Dans ce qui se crée au fablab, l’aspect immatériel l’emporte sur les bénéfices concrets. La réalisation d’un objet ne fait que donner forme aux valeurs qui interviennent dans sa conception, lesquelles se retrouveront, on l'espère, dans son usage. À Castii, on récupère, on recycle, on fabrique du durable, du réparable et du reproductible puisque, selon la charte des fablab, tous les plans doivent être mis en ligne. En dehors du matériel, on crée du lien. Anouk insiste sur ce point, l’atelier peut n’être qu’un prétexte. Le fait d’élaborer une œuvre commune sert non seulement de liant social, mais plus encore, c'est un formidable instrument de décloisonnement. Ainsi ce projet mené avec un groupe de réfugiés en collaboration avec SAMPA, (Service d’accompagnement des primo-arrivants de Molenbeek). Pour des participants parlant mal le français, ce fut l’occasion de s’immerger, d’apprendre par la pratique, dans le feu de l’action plutôt qu’assis sur une chaise.
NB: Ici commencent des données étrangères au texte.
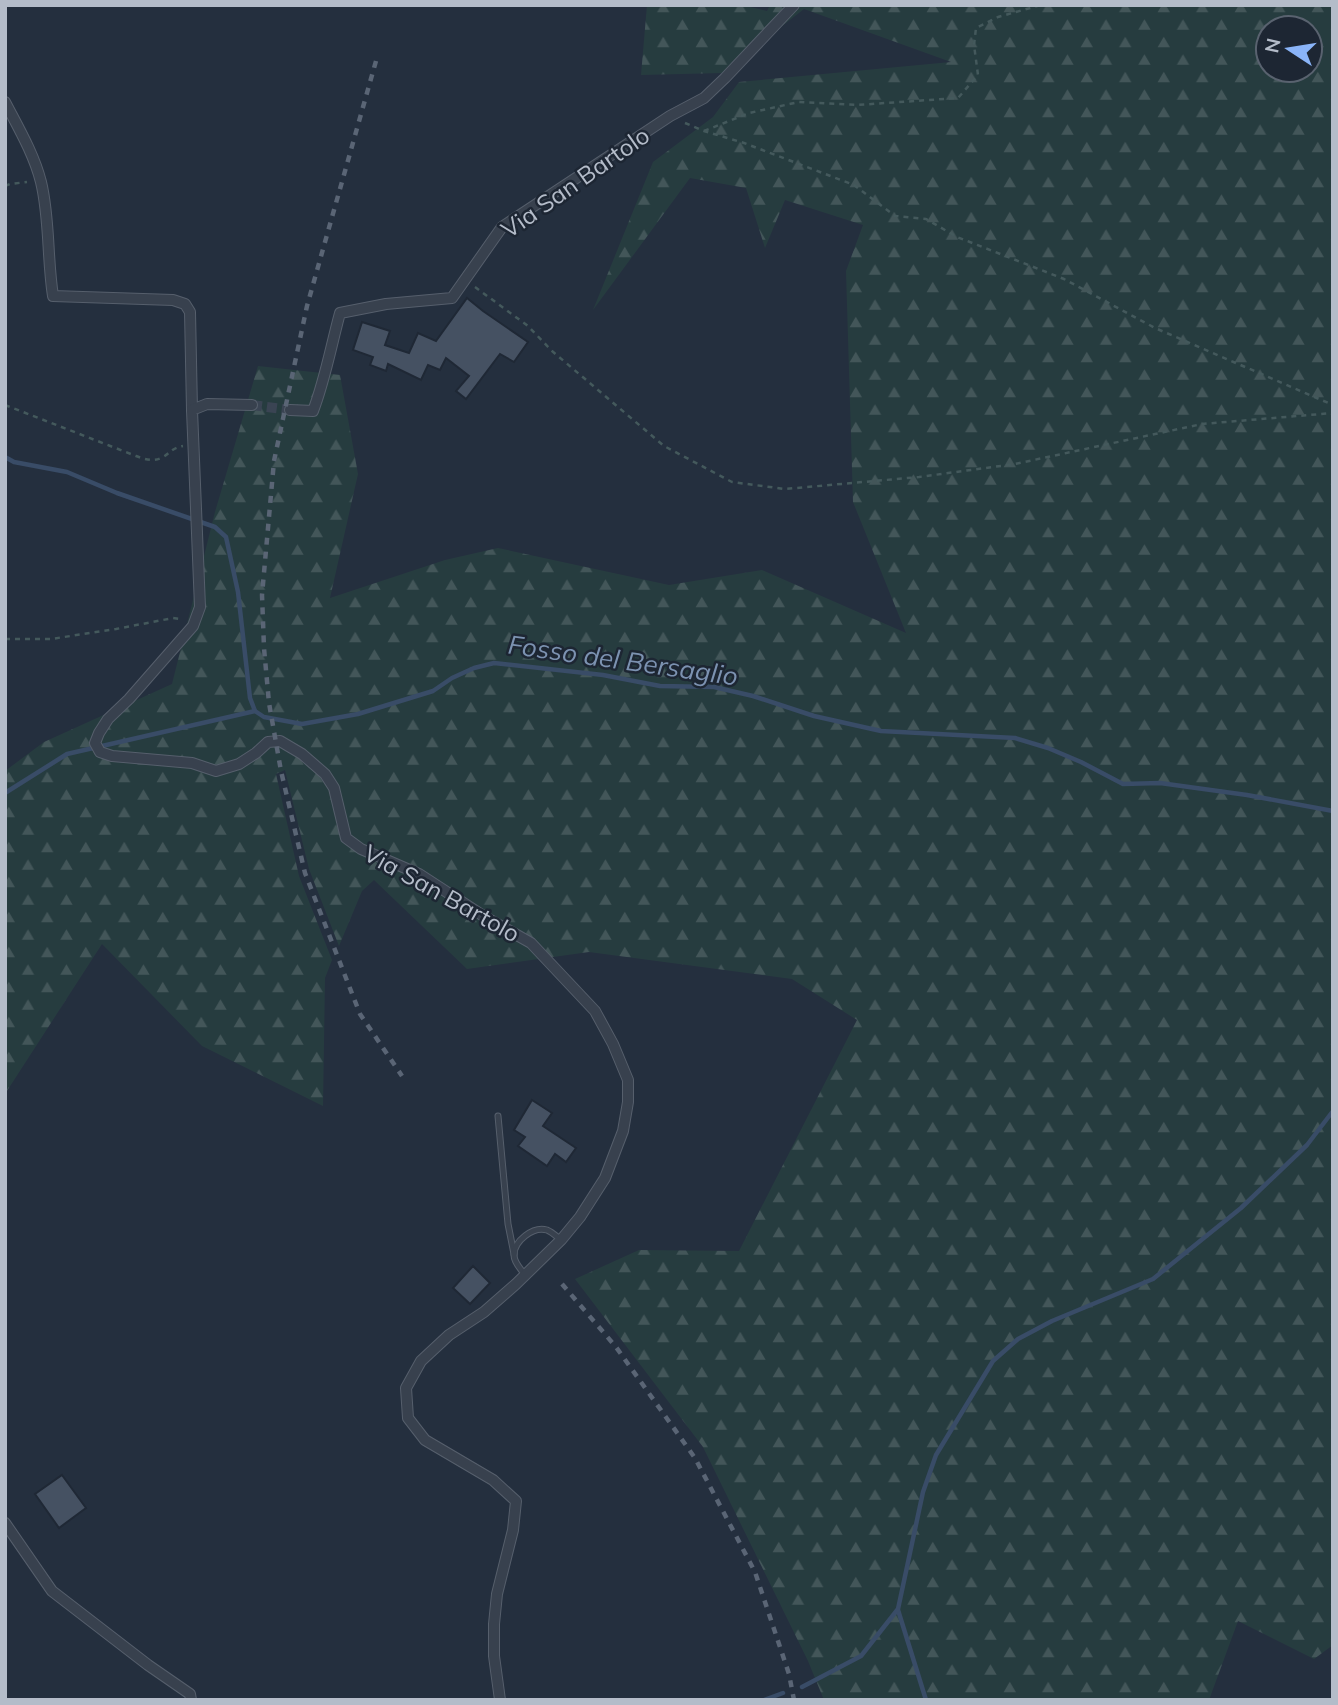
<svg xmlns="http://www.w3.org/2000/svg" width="1338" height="1705" font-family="Mulish,sans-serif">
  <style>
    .forest { fill: url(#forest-firs); fill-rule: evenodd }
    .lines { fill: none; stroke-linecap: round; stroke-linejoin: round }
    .stream { stroke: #394c67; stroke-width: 4.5 }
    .building { fill: #455162; stroke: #1f2835; stroke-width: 2 }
    .minor-tunnel { stroke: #3a4453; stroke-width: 10; stroke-dasharray: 10 5; stroke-linecap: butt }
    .service-casing { stroke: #565f6c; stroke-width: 7 }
    .minor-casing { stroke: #565f6c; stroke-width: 12 }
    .path { stroke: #44595c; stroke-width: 2.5; stroke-dasharray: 5 5; stroke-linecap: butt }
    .service { stroke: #38414e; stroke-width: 5 }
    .minor { stroke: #38414e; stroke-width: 10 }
    .rail { stroke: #5a6575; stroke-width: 4.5; stroke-dasharray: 7 7; stroke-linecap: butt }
    .labels { text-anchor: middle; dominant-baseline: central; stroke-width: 5; stroke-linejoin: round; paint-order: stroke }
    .street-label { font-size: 24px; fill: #b4bcc9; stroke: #1d2633 }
    .water-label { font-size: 26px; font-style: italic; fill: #7c92b1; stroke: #1d2633 }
  </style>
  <defs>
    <pattern id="forest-firs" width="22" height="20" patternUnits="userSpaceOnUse" patternTransform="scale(1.75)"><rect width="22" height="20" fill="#263c3f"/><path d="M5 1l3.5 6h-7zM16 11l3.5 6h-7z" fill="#435659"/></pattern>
  </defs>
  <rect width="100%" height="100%" fill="#242f3e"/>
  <!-- forest -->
  <path class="forest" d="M647,5H742L767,11L770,5H1333V1645L1314,1659L1238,1621L1209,1700H824L808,1661L703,1447L575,1279L639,1250L739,1251L857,1020L792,979L589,952L467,969L374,880L362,891L339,946L309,869L285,770L276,774L299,876L332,960L325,978L323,1106L202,1046L102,944L5,1094V771L44,742L172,684L215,512L258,366L340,375L358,474L330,598L445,560L498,548L669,585L762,570L906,633L853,502L846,271L863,225L785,200L765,248L746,188L690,178L593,310L653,162L713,117L739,82L951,62L804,9L722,73L641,75ZM1268,28H1310V70H1268Z"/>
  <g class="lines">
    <!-- stream -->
    <g class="stream">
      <path d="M5,457L14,462L67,472L117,493L215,527L226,537L238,592L250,698L255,711"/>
      <path d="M5,793L67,754L255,711L264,717L302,724L358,714L433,691L452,678L474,668L494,663L603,675L660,686L714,687L753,696L814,716L881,731L1015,738L1048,748L1081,762L1123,784L1160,783L1247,795L1333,811"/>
      <path d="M898,1610L926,1700"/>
      <path d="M802,1687L861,1656L898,1609L923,1492L936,1455L993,1361L1018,1339L1052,1321L1153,1279L1241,1208L1307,1145L1333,1111"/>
      <path d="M764,1700L783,1693"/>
    </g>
  </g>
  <!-- building -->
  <g class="building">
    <path d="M467,298L483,311L528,342L514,362L500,354L466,399L456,391L469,376L446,358L440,370L428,365L421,380L388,364L386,371L370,365L373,357L353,350L362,322L390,331L385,345L409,353L418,333L436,341Z"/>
    <path d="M532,1100L552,1113L543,1126L576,1148L566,1162L555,1154L547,1166L518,1146L525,1137L514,1130Z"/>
    <path d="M473,1266L490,1283L470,1304L453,1288Z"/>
    <path d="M62,1475L86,1508L59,1528L35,1494Z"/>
  </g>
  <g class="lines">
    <!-- minor-tunnel -->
    <path class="minor-tunnel" d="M252,405L290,410"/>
    <defs>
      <g id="service">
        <path d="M498,1116L508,1224L514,1254"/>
        <path d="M525,1275C521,1269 514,1263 514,1255C514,1241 533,1226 547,1230C552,1232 556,1236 561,1240"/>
      </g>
      <g id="minor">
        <path d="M5,102C18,127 34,154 41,182C50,219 47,258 53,296L173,300L185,304L190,312L192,410"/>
        <path d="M252,405L207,404L192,410L200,607L193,626L129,699L108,719L99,733L95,743L100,752L112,756L192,763L216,771L239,764L256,753L268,742L280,741L302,754L325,774L334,788L346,838L361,849L419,874L485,917L531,943L595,1011L613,1044L628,1080V1102L623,1131L605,1178L580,1217L561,1240L516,1284L484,1312L449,1335L421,1361L406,1388L408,1418L425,1440L493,1480L516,1501L513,1530L497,1594L494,1624V1656L500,1700"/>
        <path d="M290,410L313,411C325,380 331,346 340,313L386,304L452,298L502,227L670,116L704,98L725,78L794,5"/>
        <path d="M5,1523L52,1591L148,1665L190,1694L191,1700"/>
      </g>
    </defs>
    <!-- service casing -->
    <use href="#service" class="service-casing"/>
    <!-- minor casing -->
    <use href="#minor" class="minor-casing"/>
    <!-- path -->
    <g class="path">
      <path d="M685,123L704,131L744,143L854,185L895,216L926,219L957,237L1064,279L1155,328L1333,405"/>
      <path d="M704,131L749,113L799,102L857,105L958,98L978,75L974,45L976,28L998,17L1041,5"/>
      <path d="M5,186L10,184L27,182"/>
      <path d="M475,287L528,326L552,351L664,446L732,482L785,489L919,477L1015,464L1202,424L1333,413"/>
      <path d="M5,405L136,456C144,459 153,462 161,458C170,454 171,448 183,446"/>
      <path d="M5,639H51L116,629L173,618L181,619"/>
    </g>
    <!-- service -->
    <use href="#service" class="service"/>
    <!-- minor -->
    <use href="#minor" class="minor"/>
    <!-- rail -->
    <g class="rail">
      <path d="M376,61L307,306L274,461L262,595L264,648L269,703L281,771L305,873L360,1014L402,1076"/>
      <path d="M562,1284L616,1347L695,1458L755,1572L789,1674L794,1700"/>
    </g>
  </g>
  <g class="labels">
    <!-- street labels -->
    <g class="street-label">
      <text transform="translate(575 182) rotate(-35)">Via San Bartolo</text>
      <text transform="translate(442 893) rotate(29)">Via San Bartolo</text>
    </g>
    <!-- water labels -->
    <g class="water-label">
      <text transform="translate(623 660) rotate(8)">Fosso del Bersaglio</text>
    </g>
  </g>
  <!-- border -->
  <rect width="1338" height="1705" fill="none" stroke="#b4bcc9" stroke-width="14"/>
  <!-- north arrow -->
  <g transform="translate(1289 49) rotate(282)"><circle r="33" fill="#1d2633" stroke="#59626f" stroke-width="2"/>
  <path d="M0-5L12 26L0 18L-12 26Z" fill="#8ab4f8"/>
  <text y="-10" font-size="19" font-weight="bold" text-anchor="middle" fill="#b4bcc9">N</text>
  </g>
</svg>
Il n’y a pas que le formatif et le scolaire, il y a vraiment d’autres choses. Avec les primo-arrivants, on leur offre la possibilité de vivre une expérience inédite. Apprendre, créer un objet, utiliser certains outils pour la première fois, et ensuite offrir un objet que l’on a fabriqué soi-même, c’est déjà apprendre le français en pensant à autre chose, par un travail manuel qui porte ses fruits. — Anouk Jurdant

La boîte à outils

En octobre 2019, Castii prend fin, laissant place à de nombreux outils accessibles tout comme à l’éventualité de voir réapparaître un jour un projet similaire qui en serait la continuité. Les tutoriels sont actuellement en cours de finalisation. L’équipe réfléchit aux modalités de la mise en ligne, un classement par degré de difficulté, types de public, etc., et un téléchargement ou consultation / location via le fablab iMAL. Une boite reprenant tous les outils physiques élaborés par Anouk devrait se trouver dans la bibliothèque du futur iMAL qui ouvre ses portes en novembre. Enfin, le Fablab'ke s’agrandit lui aussi, et ouvre un petit cousin du côté de la Gare de l'Ouest, dans le cadre d'un plan de réaménagement de la ville.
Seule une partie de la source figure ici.